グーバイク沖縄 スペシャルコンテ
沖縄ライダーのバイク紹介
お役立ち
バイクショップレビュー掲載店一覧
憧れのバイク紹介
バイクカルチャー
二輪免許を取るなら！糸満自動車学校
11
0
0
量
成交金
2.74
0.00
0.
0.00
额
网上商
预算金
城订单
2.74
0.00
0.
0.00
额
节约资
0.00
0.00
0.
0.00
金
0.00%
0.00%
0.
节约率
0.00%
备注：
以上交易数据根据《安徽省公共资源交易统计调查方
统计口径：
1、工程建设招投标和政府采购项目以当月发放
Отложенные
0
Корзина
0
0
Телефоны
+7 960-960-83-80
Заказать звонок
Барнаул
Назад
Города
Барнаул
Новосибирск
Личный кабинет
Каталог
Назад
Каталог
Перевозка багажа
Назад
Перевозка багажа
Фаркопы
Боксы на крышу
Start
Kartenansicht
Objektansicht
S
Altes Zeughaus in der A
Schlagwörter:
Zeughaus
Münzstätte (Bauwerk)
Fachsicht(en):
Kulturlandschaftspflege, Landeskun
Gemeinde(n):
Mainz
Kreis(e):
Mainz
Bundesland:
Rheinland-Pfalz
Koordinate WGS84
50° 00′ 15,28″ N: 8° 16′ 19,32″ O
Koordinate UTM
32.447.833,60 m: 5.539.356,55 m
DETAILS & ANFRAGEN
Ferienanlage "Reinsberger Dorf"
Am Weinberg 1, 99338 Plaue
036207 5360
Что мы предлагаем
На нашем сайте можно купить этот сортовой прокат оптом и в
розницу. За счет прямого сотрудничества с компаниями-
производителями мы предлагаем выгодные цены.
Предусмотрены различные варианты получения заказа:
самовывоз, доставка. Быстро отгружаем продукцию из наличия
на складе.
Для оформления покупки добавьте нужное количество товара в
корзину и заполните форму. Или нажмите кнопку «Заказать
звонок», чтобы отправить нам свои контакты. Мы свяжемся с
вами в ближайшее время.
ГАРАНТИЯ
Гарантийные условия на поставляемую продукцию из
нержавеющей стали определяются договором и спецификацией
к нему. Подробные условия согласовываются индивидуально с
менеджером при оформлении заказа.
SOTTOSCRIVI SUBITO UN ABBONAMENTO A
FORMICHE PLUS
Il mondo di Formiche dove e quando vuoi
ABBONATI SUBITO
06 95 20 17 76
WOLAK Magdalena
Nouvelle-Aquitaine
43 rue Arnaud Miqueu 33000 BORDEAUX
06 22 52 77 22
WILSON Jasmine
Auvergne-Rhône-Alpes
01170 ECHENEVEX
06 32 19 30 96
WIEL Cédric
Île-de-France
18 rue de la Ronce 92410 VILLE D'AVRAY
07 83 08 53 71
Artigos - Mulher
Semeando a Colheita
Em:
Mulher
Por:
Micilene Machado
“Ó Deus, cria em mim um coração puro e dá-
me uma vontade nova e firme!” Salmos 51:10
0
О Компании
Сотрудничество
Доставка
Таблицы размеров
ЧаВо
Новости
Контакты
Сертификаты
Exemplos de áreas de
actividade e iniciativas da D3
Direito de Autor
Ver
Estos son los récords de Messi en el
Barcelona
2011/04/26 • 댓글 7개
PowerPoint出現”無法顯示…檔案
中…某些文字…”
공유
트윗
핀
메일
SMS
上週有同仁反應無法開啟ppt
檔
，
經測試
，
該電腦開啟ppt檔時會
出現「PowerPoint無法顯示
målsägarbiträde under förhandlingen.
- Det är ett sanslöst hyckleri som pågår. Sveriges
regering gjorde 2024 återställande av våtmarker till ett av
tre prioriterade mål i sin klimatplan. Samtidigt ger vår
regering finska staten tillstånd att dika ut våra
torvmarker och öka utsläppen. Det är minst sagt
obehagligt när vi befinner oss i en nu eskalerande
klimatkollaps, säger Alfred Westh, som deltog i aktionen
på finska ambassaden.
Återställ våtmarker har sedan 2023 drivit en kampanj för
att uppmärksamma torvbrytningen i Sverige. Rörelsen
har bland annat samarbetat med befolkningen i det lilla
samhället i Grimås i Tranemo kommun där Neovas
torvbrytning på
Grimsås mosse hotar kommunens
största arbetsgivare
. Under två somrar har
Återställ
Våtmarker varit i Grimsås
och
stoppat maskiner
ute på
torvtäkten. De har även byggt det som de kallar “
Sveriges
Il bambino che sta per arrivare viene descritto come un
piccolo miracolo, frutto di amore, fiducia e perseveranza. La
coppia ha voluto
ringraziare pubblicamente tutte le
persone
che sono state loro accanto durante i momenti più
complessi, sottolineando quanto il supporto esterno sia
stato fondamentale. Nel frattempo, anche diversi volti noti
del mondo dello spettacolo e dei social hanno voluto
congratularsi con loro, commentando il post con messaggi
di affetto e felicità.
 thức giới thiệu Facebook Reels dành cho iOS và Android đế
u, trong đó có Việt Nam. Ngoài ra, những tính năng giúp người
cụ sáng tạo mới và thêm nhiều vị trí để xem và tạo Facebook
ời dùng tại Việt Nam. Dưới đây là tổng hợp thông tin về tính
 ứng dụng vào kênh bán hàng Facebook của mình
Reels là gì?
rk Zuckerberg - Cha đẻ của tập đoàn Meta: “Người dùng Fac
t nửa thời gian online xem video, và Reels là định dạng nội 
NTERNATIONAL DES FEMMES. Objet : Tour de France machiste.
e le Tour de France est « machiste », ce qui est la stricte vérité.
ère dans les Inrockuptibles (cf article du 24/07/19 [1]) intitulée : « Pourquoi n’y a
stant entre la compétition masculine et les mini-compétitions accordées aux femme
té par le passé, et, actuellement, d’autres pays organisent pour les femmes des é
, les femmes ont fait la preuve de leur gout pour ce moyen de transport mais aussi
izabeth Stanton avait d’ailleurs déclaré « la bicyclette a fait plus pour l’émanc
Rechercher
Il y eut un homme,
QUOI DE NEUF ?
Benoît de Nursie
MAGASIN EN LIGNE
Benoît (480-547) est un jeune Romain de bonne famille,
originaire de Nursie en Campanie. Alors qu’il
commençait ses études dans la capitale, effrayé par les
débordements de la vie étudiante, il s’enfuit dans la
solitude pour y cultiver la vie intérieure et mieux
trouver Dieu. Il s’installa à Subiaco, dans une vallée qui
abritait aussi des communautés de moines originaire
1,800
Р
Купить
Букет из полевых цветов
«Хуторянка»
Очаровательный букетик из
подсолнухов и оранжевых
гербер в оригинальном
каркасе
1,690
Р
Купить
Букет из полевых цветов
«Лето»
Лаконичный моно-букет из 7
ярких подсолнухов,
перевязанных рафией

_PROBLEM DESCRIPTION_
Give back the data above word for word.

_RESPONSE AREA_
グーバイク沖縄 スペシャルコンテ
沖縄ライダーのバイク紹介
お役立ち
バイクショップレビュー掲載店一覧
憧れのバイク紹介
バイクカルチャー
二輪免許を取るなら！糸満自動車学校
11
0
0
量
成交金
2.74
0.00
0.
0.00
额
网上商
预算金
城订单
2.74
0.00
0.
0.00
额
节约资
0.00
0.00
0.
0.00
金
0.00%
0.00%
0.
节约率
0.00%
备注：
以上交易数据根据《安徽省公共资源交易统计调查方
统计口径：
1、工程建设招投标和政府采购项目以当月发放
Отложенные
0
Корзина
0
0
Телефоны
+7 960-960-83-80
Заказать звонок
Барнаул
Назад
Города
Барнаул
Новосибирск
Личный кабинет
Каталог
Назад
Каталог
Перевозка багажа
Назад
Перевозка багажа
Фаркопы
Боксы на крышу
Start
Kartenansicht
Objektansicht
S
Altes Zeughaus in der A
Schlagwörter:
Zeughaus
Münzstätte (Bauwerk)
Fachsicht(en):
Kulturlandschaftspflege, Landeskun
Gemeinde(n):
Mainz
Kreis(e):
Mainz
Bundesland:
Rheinland-Pfalz
Koordinate WGS84
50° 00′ 15,28″ N: 8° 16′ 19,32″ O
Koordinate UTM
32.447.833,60 m: 5.539.356,55 m
DETAILS & ANFRAGEN
Ferienanlage "Reinsberger Dorf"
Am Weinberg 1, 99338 Plaue
036207 5360
Что мы предлагаем
На нашем сайте можно купить этот сортовой прокат оптом и в
розницу. За счет прямого сотрудничества с компаниями-
производителями мы предлагаем выгодные цены.
Предусмотрены различные варианты получения заказа:
самовывоз, доставка. Быстро отгружаем продукцию из наличия
на складе.
Для оформления покупки добавьте нужное количество товара в
корзину и заполните форму. Или нажмите кнопку «Заказать
звонок», чтобы отправить нам свои контакты. Мы свяжемся с
вами в ближайшее время.
ГАРАНТИЯ
Гарантийные условия на поставляемую продукцию из
нержавеющей стали определяются договором и спецификацией
к нему. Подробные условия согласовываются индивидуально с
менеджером при оформлении заказа.
SOTTOSCRIVI SUBITO UN ABBONAMENTO A
FORMICHE PLUS
Il mondo di Formiche dove e quando vuoi
ABBONATI SUBITO
06 95 20 17 76
WOLAK Magdalena
Nouvelle-Aquitaine
43 rue Arnaud Miqueu 33000 BORDEAUX
06 22 52 77 22
WILSON Jasmine
Auvergne-Rhône-Alpes
01170 ECHENEVEX
06 32 19 30 96
WIEL Cédric
Île-de-France
18 rue de la Ronce 92410 VILLE D'AVRAY
07 83 08 53 71
Artigos - Mulher
Semeando a Colheita
Em:
Mulher
Por:
Micilene Machado
“Ó Deus, cria em mim um coração puro e dá-
me uma vontade nova e firme!” Salmos 51:10
0
О Компании
Сотрудничество
Доставка
Таблицы размеров
ЧаВо
Новости
Контакты
Сертификаты
Exemplos de áreas de
actividade e iniciativas da D3
Direito de Autor
Ver
Estos son los récords de Messi en el
Barcelona
2011/04/26 • 댓글 7개
PowerPoint出現”無法顯示…檔案
中…某些文字…”
공유
트윗
핀
메일
SMS
上週有同仁反應無法開啟ppt
檔
，
經測試
，
該電腦開啟ppt檔時會
出現「PowerPoint無法顯示
målsägarbiträde under förhandlingen.
- Det är ett sanslöst hyckleri som pågår. Sveriges
regering gjorde 2024 återställande av våtmarker till ett av
tre prioriterade mål i sin klimatplan. Samtidigt ger vår
regering finska staten tillstånd att dika ut våra
torvmarker och öka utsläppen. Det är minst sagt
obehagligt när vi befinner oss i en nu eskalerande
klimatkollaps, säger Alfred Westh, som deltog i aktionen
på finska ambassaden.
Återställ våtmarker har sedan 2023 drivit en kampanj för
att uppmärksamma torvbrytningen i Sverige. Rörelsen
har bland annat samarbetat med befolkningen i det lilla
samhället i Grimås i Tranemo kommun där Neovas
torvbrytning på
Grimsås mosse hotar kommunens
största arbetsgivare
. Under två somrar har
Återställ
Våtmarker varit i Grimsås
och
stoppat maskiner
ute på
torvtäkten. De har även byggt det som de kallar “
Sveriges
Il bambino che sta per arrivare viene descritto come un
piccolo miracolo, frutto di amore, fiducia e perseveranza. La
coppia ha voluto
ringraziare pubblicamente tutte le
persone
che sono state loro accanto durante i momenti più
complessi, sottolineando quanto il supporto esterno sia
stato fondamentale. Nel frattempo, anche diversi volti noti
del mondo dello spettacolo e dei social hanno voluto
congratularsi con loro, commentando il post con messaggi
di affetto e felicità.
 thức giới thiệu Facebook Reels dành cho iOS và Android đế
u, trong đó có Việt Nam. Ngoài ra, những tính năng giúp người
cụ sáng tạo mới và thêm nhiều vị trí để xem và tạo Facebook
ời dùng tại Việt Nam. Dưới đây là tổng hợp thông tin về tính
 ứng dụng vào kênh bán hàng Facebook của mình
Reels là gì?
rk Zuckerberg - Cha đẻ của tập đoàn Meta: “Người dùng Fac
t nửa thời gian online xem video, và Reels là định dạng nội 
NTERNATIONAL DES FEMMES. Objet : Tour de France machiste.
e le Tour de France est « machiste », ce qui est la stricte vérité.
ère dans les Inrockuptibles (cf article du 24/07/19 [1]) intitulée : « Pourquoi n’y a
stant entre la compétition masculine et les mini-compétitions accordées aux femme
té par le passé, et, actuellement, d’autres pays organisent pour les femmes des é
, les femmes ont fait la preuve de leur gout pour ce moyen de transport mais aussi
izabeth Stanton avait d’ailleurs déclaré « la bicyclette a fait plus pour l’émanc
Rechercher
Il y eut un homme,
QUOI DE NEUF ?
Benoît de Nursie
MAGASIN EN LIGNE
Benoît (480-547) est un jeune Romain de bonne famille,
originaire de Nursie en Campanie. Alors qu’il
commençait ses études dans la capitale, effrayé par les
débordements de la vie étudiante, il s’enfuit dans la
solitude pour y cultiver la vie intérieure et mieux
trouver Dieu. Il s’installa à Subiaco, dans une vallée qui
abritait aussi des communautés de moines originaire
1,800
Р
Купить
Букет из полевых цветов
«Хуторянка»
Очаровательный букетик из
подсолнухов и оранжевых
гербер в оригинальном
каркасе
1,690
Р
Купить
Букет из полевых цветов
«Лето»
Лаконичный моно-букет из 7
ярких подсолнухов,
перевязанных рафией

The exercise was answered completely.